With Hollywood strikes over, more companies look like losers than winners

FILE PHOTO: Writers Guild of America strike deadline looms in Atlanta

By Samrhitha A

(Reuters) -The twin summer Hollywood strikes from writers and actors are over, but the effects will linger into next year - and some companies are decidedly worse off than others.

While actors were celebrating news of a tentative $1 billion agreement between the SAG-AFTRA union and studios after a four-month work stoppage, companies that rely on original content and advertising like Warner Bros Discovery, were reeling.

By contrast, streaming giant Netflix appears to have emerged stronger from the period of labor unrest, with strong subscriber gains and a pile of free cash amassed from saving $1 billion on content spending.

The twin strikes - beginning with writers in May, followed by actors in July - were in part responsible for a slump in movie box office after the twin-bill phenomenon of "Barbie" and "Oppenheimer" in the height of summer, as striking actors refrained from promoting their projects.

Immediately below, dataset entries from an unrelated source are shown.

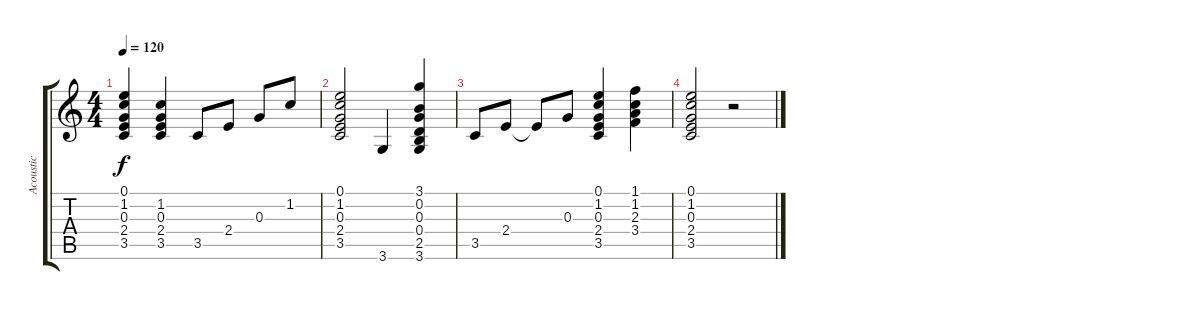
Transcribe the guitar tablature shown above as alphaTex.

\track ("Acoustic" "Acoustic") {instrument acousticguitarsteel}
\staff {score tabs}
\tuning (E4 B3 G3 D3 A2 E2) {hide}
\ts (4 4)
\tempo 120
\clef g2
\ks c
(0.1 1.2 0.3 2.4 3.5).4{dy f} (1.2 0.3 2.4 3.5).4 3.5.8 2.4.8 0.3.8 1.2.8 |
(0.1 1.2 0.3 2.4 3.5).2 3.6.4 (3.1 0.2 0.3 0.4 2.5 3.6).4 |
3.5.8 2.4.8 2.4{t}.8 0.3.8 (0.1 1.2 0.3 2.4 3.5).4 (1.1 1.2 2.3 3.4).4 |
(0.1 1.2 0.3 2.4 3.5).2 r.2
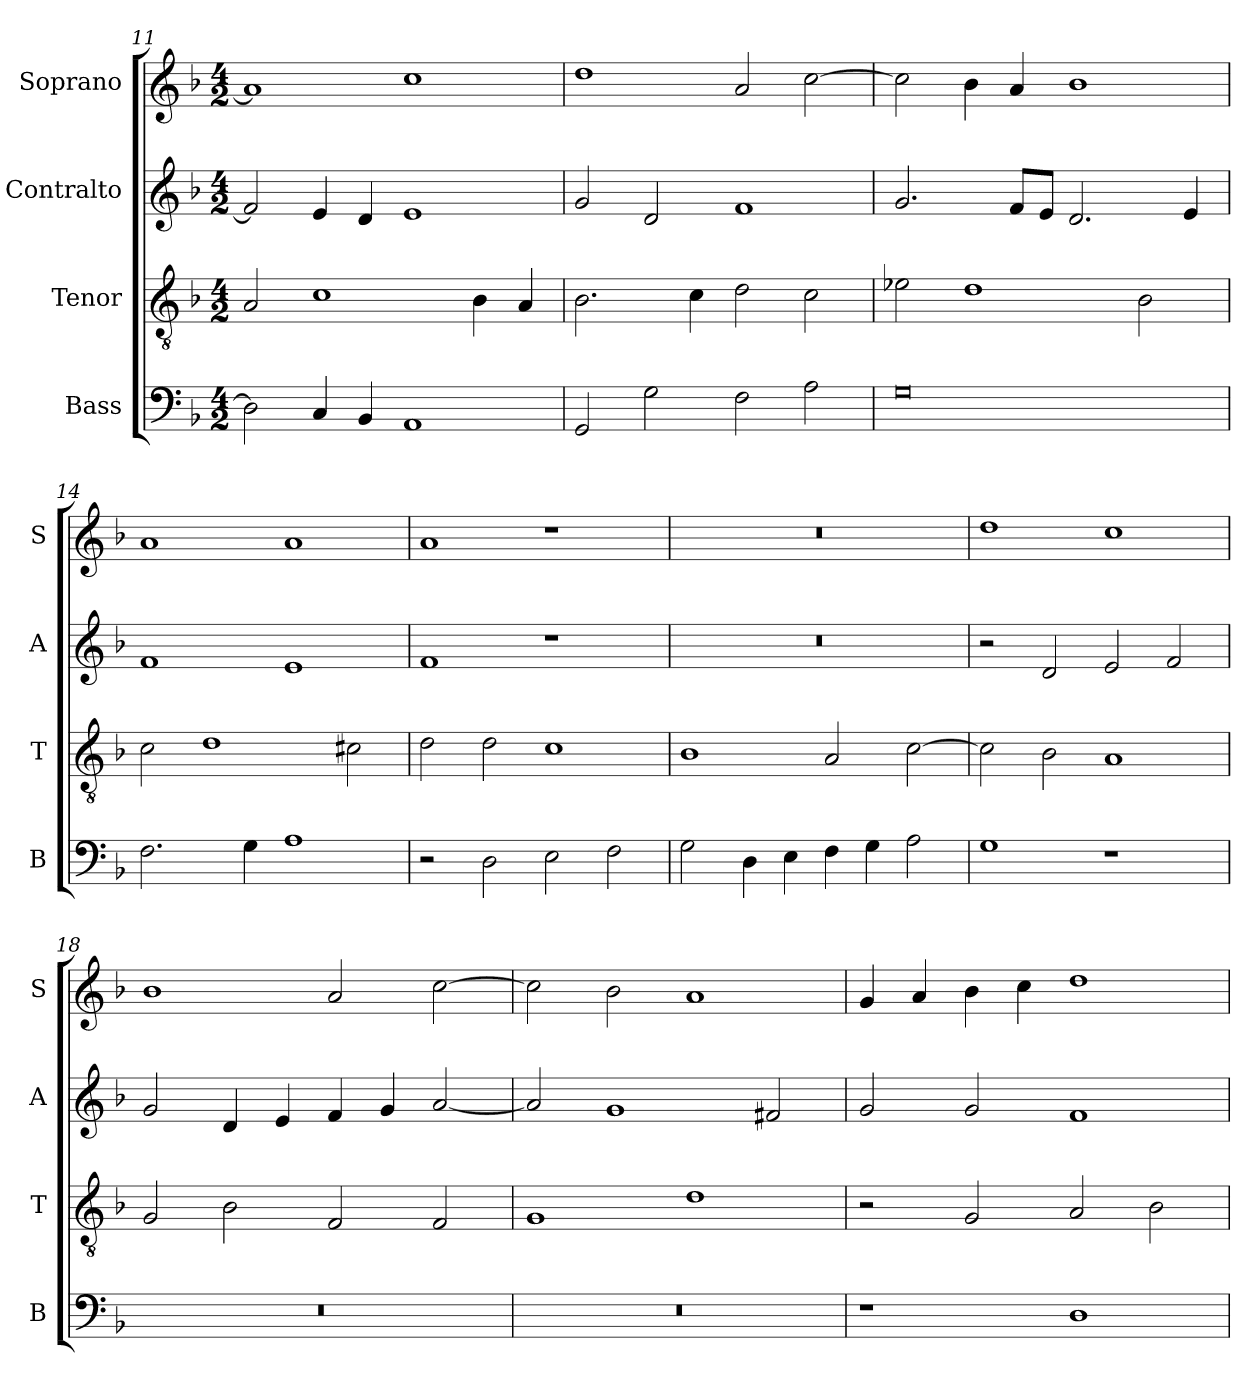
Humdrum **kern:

**kern	**kern	**kern	**kern
*part4	*part3	*part2	*part1
*staff4	*staff3	*staff2	*staff1
*I"Bass	*I"Tenor	*I"Contralto	*I"Soprano
*I'B	*I'T	*I'A	*I'S
*clefF4	*clefGv2	*clefG2	*clefG2
*k[b-]	*k[b-]	*k[b-]	*k[b-]
*G:dor	*G:dor	*G:dor	*G:dor
*M4/2	*M4/2	*M4/2	*M4/2
=11	=11	=11	=11
2D]	2A	2f]	1a]
4C	1c	4e	.
4BB-	.	4d	.
1AA	.	1e	1cc
.	4B-	.	.
.	4A	.	.
=12	=12	=12	=12
2GG	2.B-	2g	1dd
2G	.	2d	.
.	4c	.	.
2F	2d	1f	2a
2A	2c	.	[2cc
=13	=13	=13	=13
0G	2e-X	2.g	2cc]
.	1d	.	4b-
.	.	8f/L	4a
.	.	8e/J	.
.	.	2.d	1b-
.	2B-	.	.
.	.	4e	.
=14	=14	=14	=14
2.F	2c	1f	1a
.	1d	.	.
4G	.	.	.
1A	.	1e	1a
.	2c#X	.	.
=15	=15	=15	=15
2r	2d	1f	1a
2D	2d	.	.
2E	1c	1r	1r
2F	.	.	.
=16	=16	=16	=16
2G	1B-	0r	0r
4D	.	.	.
4E	.	.	.
4F	2A	.	.
4G	.	.	.
2A	[2c	.	.
=17	=17	=17	=17
1G	2c]	2r	1dd
.	2B-	2d	.
1r	1A	2e	1cc
.	.	2f	.
=18	=18	=18	=18
0r	2G	2g	1b-
.	2B-	4d	.
.	.	4e	.
.	2F	4f	2a
.	.	4g	.
.	2F	[2a	[2cc
=19	=19	=19	=19
0r	1G	2a]	2cc]
.	.	1g	2b-
.	1d	.	1a
.	.	2f#X	.
=20	=20	=20	=20
1r	2r	2g	4g
.	.	.	4a
.	2G	2g	4b-
.	.	.	4cc
1D	2A	1f	1dd
.	2B-	.	.
=	=	=	=
*-	*-	*-	*-
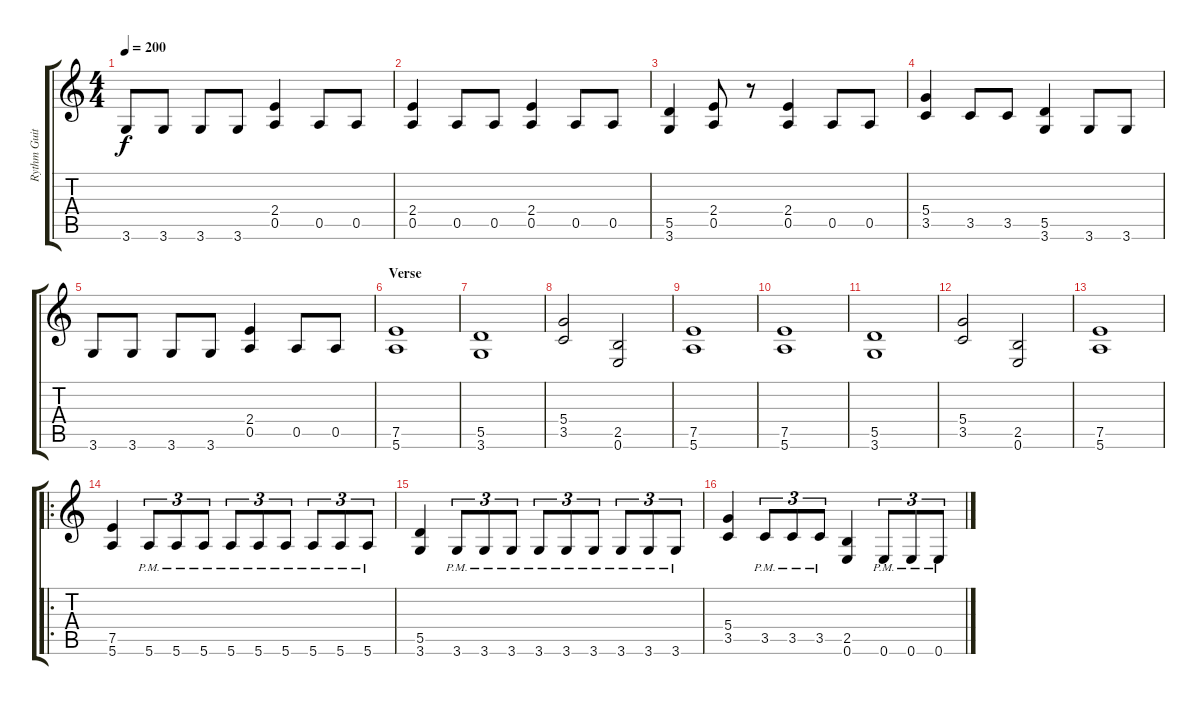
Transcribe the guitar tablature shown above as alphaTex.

\track ("Rythm Guitar" "Rythm Guit") {instrument distortionguitar}
\staff {score tabs}
\tuning (E4 B3 G3 D3 A2 E2) {hide}
\ts (4 4)
\tempo 200
\clef g2
\ks c
3.6.8{dy f} 3.6.8 3.6.8 3.6.8 (2.4 0.5).4 0.5.8 0.5.8 |
(2.4 0.5).4 0.5.8 0.5.8 (2.4 0.5).4 0.5.8 0.5.8 |
(5.5 3.6).4 (2.4 0.5).8 r.8 (2.4 0.5).4 0.5.8 0.5.8 |
(5.4 3.5).4 3.5.8 3.5.8 (5.5 3.6).4 3.6.8 3.6.8 |
3.6.8 3.6.8 3.6.8 3.6.8 (2.4 0.5).4 0.5.8 0.5.8 |
\section ("" "Verse")
(7.5 5.6).1 |
(5.5 3.6).1 |
(5.4 3.5).2 (2.5 0.6).2 |
(7.5 5.6).1 |
(7.5 5.6).1 |
(5.5 3.6).1 |
(5.4 3.5).2 (2.5 0.6).2 |
(7.5 5.6).1 |
\ro
(7.5 5.6).4 5.6{pm}.8{tu (3 2)} 5.6{pm}.8{tu (3 2)} 5.6{pm}.8{tu (3 2)} 5.6{pm}.8{tu (3 2)} 5.6{pm}.8{tu (3 2)} 5.6{pm}.8{tu (3 2)} 5.6{pm}.8{tu (3 2)} 5.6{pm}.8{tu (3 2)} 5.6{pm}.8{tu (3 2)} |
(5.5 3.6).4 3.6{pm}.8{tu (3 2)} 3.6{pm}.8{tu (3 2)} 3.6{pm}.8{tu (3 2)} 3.6{pm}.8{tu (3 2)} 3.6{pm}.8{tu (3 2)} 3.6{pm}.8{tu (3 2)} 3.6{pm}.8{tu (3 2)} 3.6{pm}.8{tu (3 2)} 3.6{pm}.8{tu (3 2)} |
(5.4 3.5).4 3.5{pm}.8{tu (3 2)} 3.5{pm}.8{tu (3 2)} 3.5{pm}.8{tu (3 2)} (2.5 0.6).4 0.6{pm}.8{tu (3 2)} 0.6{pm}.8{tu (3 2)} 0.6{pm}.8{tu (3 2)}
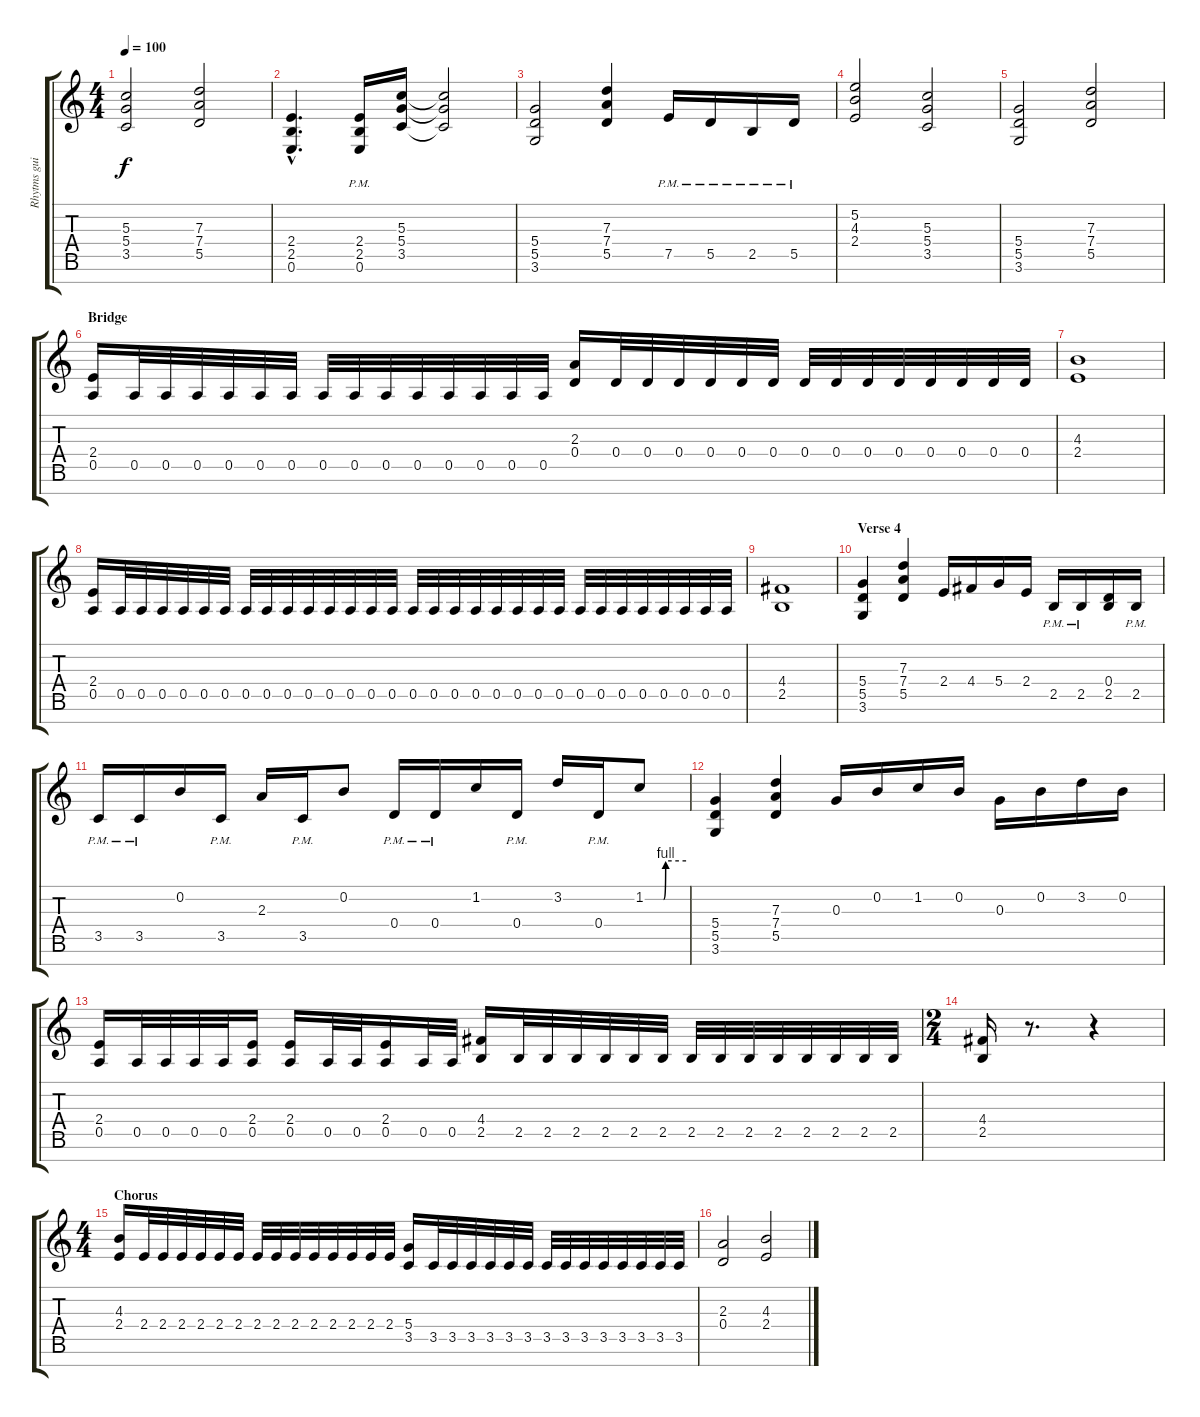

Netflix capitalized on its heft in global production, its robust reality TV pipeline, and licensing reruns of shows such as NBC's "Suits" and HBO's "Ballers," from media rivals, to keep a flood of fresh content flowing onto the service, picking up 9 million subscribers in the third quarter alone.

Companies like Paramount Global employed similar programming sleight-of-hand, recycling a cleaned-up version of its western drama "Yellowstone" to air on CBS, and streaming CBS's NFL broadcasts on Paramount+.

Warner Bros Discovery suffered a Wall Street drubbing this week after it backed away from its 2024 leverage targets, citing uncertainty surrounding the length of the actors strike and a weak ad market. Its television production business has been hard-hit by the work stoppage.

"It's going to take considerable time before new movies, in particular, will appear on screens given the lengthy post-production process," said Susannah Streeter, head of money and markets at Hargreaves Lansdown.

Investors clearly saw Netflix as a winner during the strikes. Since May 2, when writers walked out, its shares rose more than 37%, while most studio stocks slumped, led by Paramount, which plunged 48%.

Walt Disney and NBCUniversal-parent Comcast, meanwhile, saw their earnings hold up better because of their diversified businesses - Disney with parks, Comcast with broadband.

Despite having to delay release of films such as the live-action remake of the animated movie "Snow White," and Marvel studios' "Blade," Disney CEO Bob Iger told CNBC the work stoppage's business impact had "been negligible."